Two days before the arrival of Lord Marlow and the Duke it began to seem as if one at least of the schemes for his entertainment was to be frustrated. Lord Marlow’s coachman, a weatherwise person, prophesied that snow was on the way; and an item in the Morning Chronicle carried the information that there had been heavy falls already in the north and east. A hope, never very strong, that the Duke would postpone his visit wilted when no message was brought to Austerby from its master, and was speedily followed by something very like panic. If the Duke, who was coming ostensibly to see how he liked the young chestnut’s performance in the hunting-field, was undeterred by the threat of snow he must be determined indeed to prosecute his suit; and if there were no hunting to remove him during the hours of daylight from the house he would have plenty of opportunity to do it. Try as she would Phoebe could not persuade herself that the weather, which had been growing steadily colder, showed any sign of improvement; and when the Squire cancelled the first meeting of the week, and followed that up by going away to Bristol, where some business had been for some time awaiting his attention, it was easy to see that he, the best weather-prophet in the district, had no expectation of being able to take his hounds out for several days at least.

It was very cold, but no snow had fallen when Lord Marlow, pardonably pleased with himself, arrived at Austerby, bringing Sylvester with him.

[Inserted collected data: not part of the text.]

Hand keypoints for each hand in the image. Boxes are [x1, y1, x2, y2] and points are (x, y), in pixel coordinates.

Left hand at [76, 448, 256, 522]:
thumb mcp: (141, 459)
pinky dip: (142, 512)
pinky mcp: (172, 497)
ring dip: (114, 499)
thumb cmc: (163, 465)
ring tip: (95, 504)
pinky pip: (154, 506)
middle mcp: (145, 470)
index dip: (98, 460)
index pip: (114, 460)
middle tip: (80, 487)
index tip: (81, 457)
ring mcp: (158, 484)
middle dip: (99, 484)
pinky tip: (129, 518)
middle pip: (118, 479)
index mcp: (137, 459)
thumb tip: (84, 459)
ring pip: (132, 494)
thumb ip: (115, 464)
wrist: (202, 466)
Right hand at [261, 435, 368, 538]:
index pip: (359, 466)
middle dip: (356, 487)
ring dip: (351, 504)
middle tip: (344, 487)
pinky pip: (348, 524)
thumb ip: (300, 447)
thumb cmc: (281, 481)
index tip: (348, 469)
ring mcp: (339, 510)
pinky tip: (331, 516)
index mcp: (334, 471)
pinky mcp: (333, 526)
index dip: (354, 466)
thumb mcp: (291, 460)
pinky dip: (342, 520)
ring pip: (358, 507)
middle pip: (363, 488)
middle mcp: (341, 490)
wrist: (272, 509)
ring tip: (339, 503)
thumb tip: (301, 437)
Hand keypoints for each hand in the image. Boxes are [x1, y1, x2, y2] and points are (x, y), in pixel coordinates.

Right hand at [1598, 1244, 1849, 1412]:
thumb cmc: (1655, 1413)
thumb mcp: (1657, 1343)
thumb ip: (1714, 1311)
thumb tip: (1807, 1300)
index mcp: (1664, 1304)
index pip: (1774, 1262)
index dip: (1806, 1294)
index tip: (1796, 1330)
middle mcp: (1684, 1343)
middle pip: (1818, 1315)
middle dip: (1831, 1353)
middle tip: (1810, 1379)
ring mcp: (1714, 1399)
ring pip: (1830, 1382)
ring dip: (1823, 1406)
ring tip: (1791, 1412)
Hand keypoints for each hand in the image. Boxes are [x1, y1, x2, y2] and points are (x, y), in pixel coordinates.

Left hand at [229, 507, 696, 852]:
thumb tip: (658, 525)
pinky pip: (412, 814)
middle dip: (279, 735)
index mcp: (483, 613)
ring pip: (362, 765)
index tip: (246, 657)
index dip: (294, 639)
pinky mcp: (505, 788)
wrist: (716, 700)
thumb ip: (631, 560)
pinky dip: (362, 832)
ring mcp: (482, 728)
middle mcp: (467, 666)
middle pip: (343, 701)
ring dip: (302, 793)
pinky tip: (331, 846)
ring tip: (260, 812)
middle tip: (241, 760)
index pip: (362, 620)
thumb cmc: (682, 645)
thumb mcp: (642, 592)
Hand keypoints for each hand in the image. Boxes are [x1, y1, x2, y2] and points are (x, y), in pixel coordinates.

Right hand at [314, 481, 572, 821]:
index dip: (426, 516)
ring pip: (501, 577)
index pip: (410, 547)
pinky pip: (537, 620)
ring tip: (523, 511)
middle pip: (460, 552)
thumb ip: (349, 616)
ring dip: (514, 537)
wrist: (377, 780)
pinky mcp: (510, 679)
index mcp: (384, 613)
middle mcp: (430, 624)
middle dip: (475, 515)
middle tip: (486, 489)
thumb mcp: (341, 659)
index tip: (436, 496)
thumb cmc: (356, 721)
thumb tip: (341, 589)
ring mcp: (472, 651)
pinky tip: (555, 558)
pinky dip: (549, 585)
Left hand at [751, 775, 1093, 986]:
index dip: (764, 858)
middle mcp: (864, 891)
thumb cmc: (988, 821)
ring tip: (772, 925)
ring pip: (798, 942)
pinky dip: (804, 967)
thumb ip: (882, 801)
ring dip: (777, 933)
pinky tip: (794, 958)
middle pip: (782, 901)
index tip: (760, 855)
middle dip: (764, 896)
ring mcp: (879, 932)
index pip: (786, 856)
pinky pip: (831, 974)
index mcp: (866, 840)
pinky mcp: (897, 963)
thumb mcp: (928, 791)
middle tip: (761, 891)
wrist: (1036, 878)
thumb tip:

He whispered in his wife’s ear: “You see that I have brought him!” but it would have been more accurate to have said that he had been brought by Sylvester, since he had accomplished the short journey in Sylvester’s curricle, his own and Sylvester’s chaise following with their valets, and all their baggage. The rear of this cavalcade was brought up, some time later, by his lordship’s hunters, in charge of his head groom, and several underlings. Sylvester, it appeared, had sent his own horses back to Chance from Blandford Park. Keighley, the middle-aged groom who had taught him to ride his first pony, was perched up behind him in the curricle; but although the postilions in charge of his chaise wore his livery the younger Misses Marlow, watching the arrivals from an upper window, were sadly disappointed in the size of his entourage. It was rather less impressive than Papa’s, except that Papa had not taken his curricle to Blandford Park, which, after all, he might well have done. However, his chaise was drawn by a team of splendid match-bays; the pair of beautiful grey steppers harnessed to the curricle were undoubtedly what Papa would call complete to a shade; and to judge from the way this vehicle swept into view round a bend in the avenue the Duke was no mere whipster. Mary said hopefully that perhaps this would make Phoebe like him better.

Phoebe, in fact, was not privileged to observe Sylvester’s arrival, but since she had frequently seen him driving his high-perch phaeton in Hyde Park, and already knew him to be at home to a peg, her sentiments would scarcely have undergone a change if she had seen how stylishly he took the awkward turn in the avenue. She was with Lady Marlow in one of the saloons, setting reluctant stitches in a piece of embroidery stretched on a tambour-frame. She wore the white gown purchased in Bath; and as this had tiny puff sleeves, and the atmosphere in the saloon, in spite of quite a large fire, was chilly, her thin, bare arms showed an unattractive expanse of gooseflesh. To Lady Marlow’s eye, however, she presented as good an appearance as could have been hoped for. Dress, occupation, and pose befitted the maiden of impeccable birth and upbringing: Lady Marlow was able to congratulate herself on her excellent management: if the projected match fell through it would not, she knew, be through any fault of hers.